The one feature of Redis I'd love to have supported in PostgreSQL is to be able to set a TTL on a record. On a recent project where we could only save personal data for so long, it was a must have feature so we had to use Redis for that purpose instead.
> Redis keys are expired in two ways: a passive way, and an active way.
> A key is passively expired simply when some client tries to access it, and the key is found to be timed out.
> Of course this is not enough as there are expired keys that will never be accessed again. These keys should be expired anyway, so periodically Redis tests a few keys at random among keys with an expire set. All the keys that are already expired are deleted from the keyspace.
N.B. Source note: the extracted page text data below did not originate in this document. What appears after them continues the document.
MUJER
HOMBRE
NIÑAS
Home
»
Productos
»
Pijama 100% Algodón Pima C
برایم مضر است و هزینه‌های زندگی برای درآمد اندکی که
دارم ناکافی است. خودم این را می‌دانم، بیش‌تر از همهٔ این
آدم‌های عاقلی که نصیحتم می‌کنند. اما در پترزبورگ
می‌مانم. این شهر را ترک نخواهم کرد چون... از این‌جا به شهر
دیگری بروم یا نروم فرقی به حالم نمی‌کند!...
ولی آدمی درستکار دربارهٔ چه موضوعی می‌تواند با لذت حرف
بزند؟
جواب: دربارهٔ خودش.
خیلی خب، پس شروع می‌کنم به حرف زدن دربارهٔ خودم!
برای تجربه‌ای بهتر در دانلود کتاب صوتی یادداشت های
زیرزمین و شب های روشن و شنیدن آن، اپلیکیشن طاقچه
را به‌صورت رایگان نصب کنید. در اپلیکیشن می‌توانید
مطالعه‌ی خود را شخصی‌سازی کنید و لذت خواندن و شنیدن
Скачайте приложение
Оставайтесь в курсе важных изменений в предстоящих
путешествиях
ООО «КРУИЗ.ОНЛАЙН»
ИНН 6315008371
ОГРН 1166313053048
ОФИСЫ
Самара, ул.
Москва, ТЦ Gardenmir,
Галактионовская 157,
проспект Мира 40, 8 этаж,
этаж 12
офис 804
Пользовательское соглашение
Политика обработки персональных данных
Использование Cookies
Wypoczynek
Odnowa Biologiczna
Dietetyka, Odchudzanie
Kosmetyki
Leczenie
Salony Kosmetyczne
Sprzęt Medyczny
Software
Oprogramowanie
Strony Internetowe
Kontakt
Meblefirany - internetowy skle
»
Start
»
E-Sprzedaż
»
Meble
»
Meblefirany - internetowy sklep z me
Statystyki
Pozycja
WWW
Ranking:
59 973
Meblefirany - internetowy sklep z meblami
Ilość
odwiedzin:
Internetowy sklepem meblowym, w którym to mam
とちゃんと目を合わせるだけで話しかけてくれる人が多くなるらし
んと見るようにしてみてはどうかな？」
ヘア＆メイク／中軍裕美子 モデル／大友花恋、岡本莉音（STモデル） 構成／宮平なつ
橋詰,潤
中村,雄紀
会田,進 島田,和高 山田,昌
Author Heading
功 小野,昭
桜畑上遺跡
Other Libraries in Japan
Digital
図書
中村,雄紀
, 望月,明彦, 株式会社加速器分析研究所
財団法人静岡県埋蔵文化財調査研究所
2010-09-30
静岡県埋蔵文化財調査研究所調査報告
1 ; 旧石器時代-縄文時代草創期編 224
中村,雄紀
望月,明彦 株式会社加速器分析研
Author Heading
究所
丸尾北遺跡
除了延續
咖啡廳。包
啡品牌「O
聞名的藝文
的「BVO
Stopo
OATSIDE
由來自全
> Specifically this is what Redis does 10 times per second:
1. Test 20 random keys from the set of keys with an associated expire. 2. Delete all the keys found expired. 3. If more than 25% of keys were expired, start again from step 1.
So really it's not much better than doing `SELECT value from keys where key=? and expires > now()` with manual deletion. Though I agree that it can be more convenient.
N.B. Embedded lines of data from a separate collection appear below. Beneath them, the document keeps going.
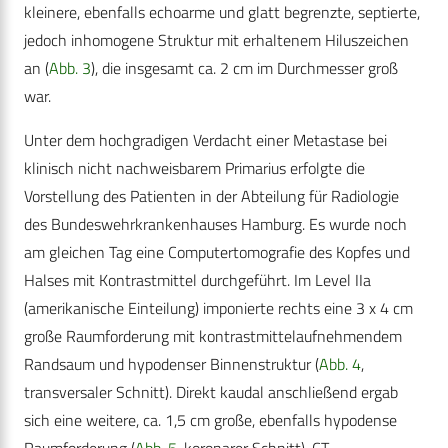
kleinere, ebenfalls echoarme und glatt begrenzte, septierte,
jedoch inhomogene Struktur mit erhaltenem Hiluszeichen
an (
Abb. 3
), die insgesamt ca. 2 cm im Durchmesser groß
war.
Unter dem hochgradigen Verdacht einer Metastase bei
klinisch nicht nachweisbarem Primarius erfolgte die
Vorstellung des Patienten in der Abteilung für Radiologie
des Bundeswehrkrankenhauses Hamburg. Es wurde noch
am gleichen Tag eine Computertomografie des Kopfes und
Halses mit Kontrastmittel durchgeführt. Im Level IIa
(amerikanische Einteilung) imponierte rechts eine 3 x 4 cm
große Raumforderung mit kontrastmittelaufnehmendem
Randsaum und hypodenser Binnenstruktur (
Abb. 4
,
transversaler Schnitt). Direkt kaudal anschließend ergab
sich eine weitere, ca. 1,5 cm große, ebenfalls hypodense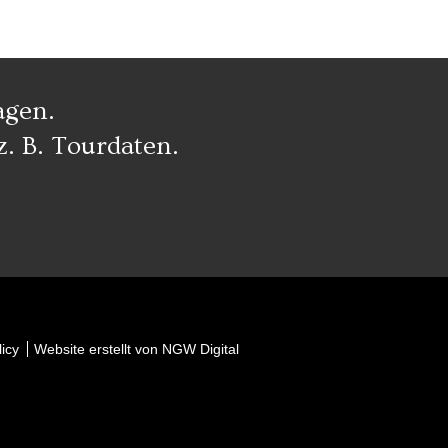
agen.
z. B. Tourdaten.
icy
Website erstellt von NGW Digital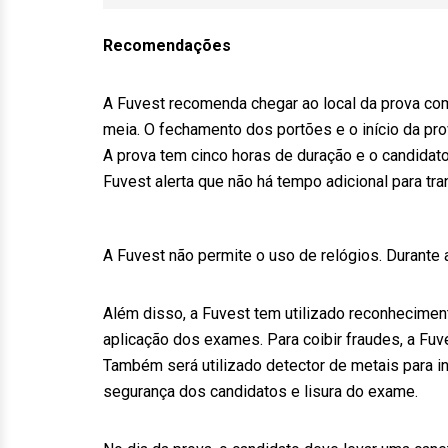
Recomendações
A Fuvest recomenda chegar ao local da prova com
meia. O fechamento dos portões e o início da pro
A prova tem cinco horas de duração e o candidato 
Fuvest alerta que não há tempo adicional para tra
A Fuvest não permite o uso de relógios. Durante
Além disso, a Fuvest tem utilizado reconhecimento
aplicação dos exames. Para coibir fraudes, a Fuv
Também será utilizado detector de metais para in
segurança dos candidatos e lisura do exame.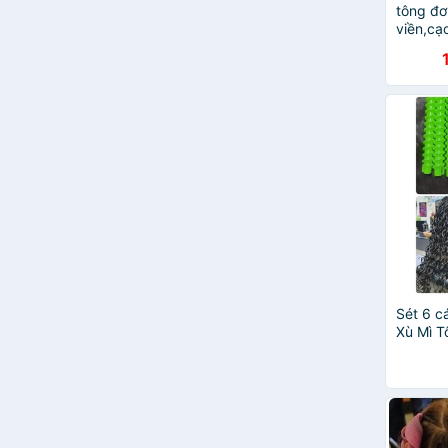
tông đơ
viền,cạ
mỹ ( ph
Sét 6 c
Xù Mì 
Đổi The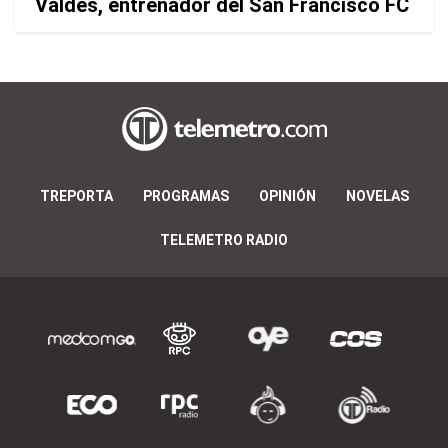
Valdés, entrenador del San Francisco FC
TREPORTA
PROGRAMAS
OPINIÓN
NOVELAS
TELEMETRO RADIO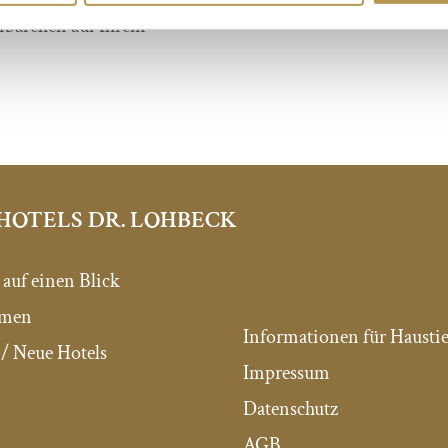
ibärchen auf Ihrem
HOTELS DR. LOHBECK
 auf einen Blick
mmen
Informationen für Haustie
/ Neue Hotels
Impressum
Datenschutz
AGB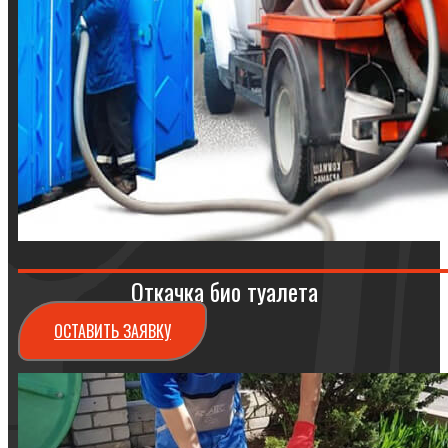
Откачка био туалета
ОСТАВИТЬ ЗАЯВКУ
Additionally, the expire/ttl/get/set in Redis is incredibly easy to use (and abuse, hence the OP article). Some team's criteria is limiting the amount of moving parts - and that's great. Don't use Redis and use a relational database for everything such as what you mentioned. Use it as a queue, a cache, a message broker, etc..
Other teams may care less about an extra moving part if it means their code will look simpler and they leverage relational databases for their more common usecases.